The biggest loser among the 10 sectors: financial stocks, which had led the rebound from the market’s winter low. The S&P 500 finance sub-index was down 12.7% through Thursday from its spring peak reached May 8.

More surprising, perhaps, is how much energy stocks have been hit since topping out in mid-June. The S&P energy sub-index was off 12.5% through Thursday from its June 11 high. Crude oil futures, which also peaked June 11, were down 8.2% through Thursday, to $66.73 a barrel.

The other two S&P sectors down more than 10% from their spring highs: materials, off 11.5%, and industrials, off 10.2%. The softness in those stocks suggests doubts about how soon the recession will end. In the industrial group, General Electric, at $11.46 on Thursday, was down 21% from its May 8 high of $14.53. (GE, of course, also has a huge financial business.) Farm machinery giant Deere & Co. has fallen 18% since May 6, to $38.53.

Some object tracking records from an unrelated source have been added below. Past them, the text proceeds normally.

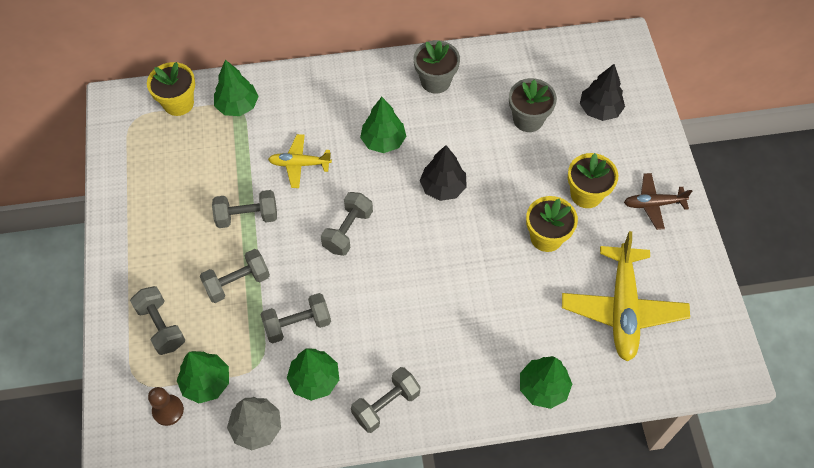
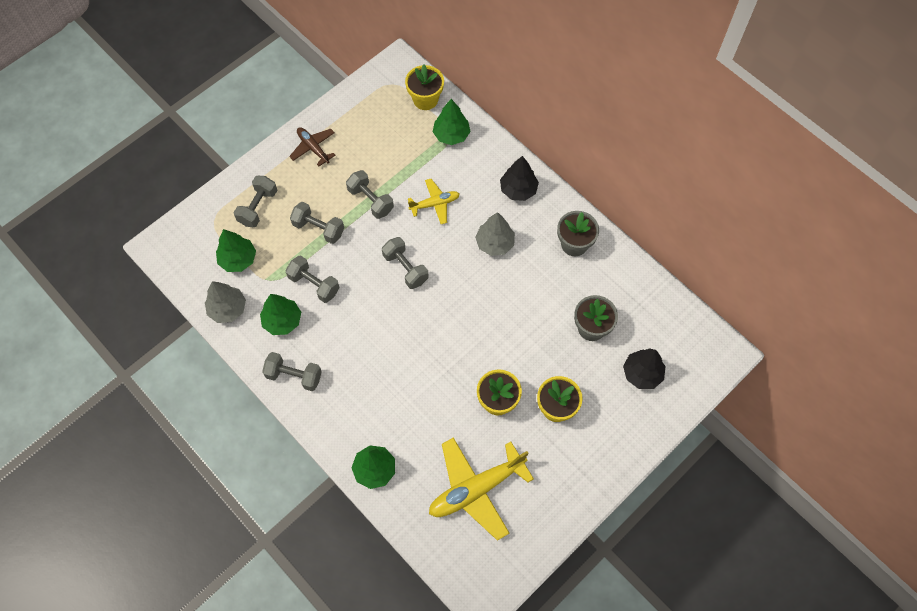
camera: 55 degrees right, 5 degrees up
(168, 410) = (206, 251): brown pawn -> none
(299, 164) = (435, 204): yellow plane -> yellow plane turned 105 degrees clockwise
(348, 231) = (405, 268): grey dumbbell -> grey dumbbell turned 60 degrees clockwise
(383, 141) = (495, 243): green tree -> grey tree
(443, 187) = (486, 306): black tree -> black tree (518, 190)
(653, 204) = (584, 462): brown plane -> brown plane (313, 148)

At the other end of the spectrum, the S&P sectors that have held up the best so far are consumer staples, off just 2.9% through Thursday from their spring high reached June 2; health care, off 3% since peaking on June 29; and technology, also off 3% from its high set on June 11.

Consumer staples (toiletries, packaged foods, etc.) and health care are considered classic ‘defensive’ sectors, meaning places to hide in a lousy economy. Technology’s relative strength, by contrast, signals that investors are counting on tech firms to lead the way if the economy is on the verge of reviving -- a view that will be tested soon by second-quarter earnings reports.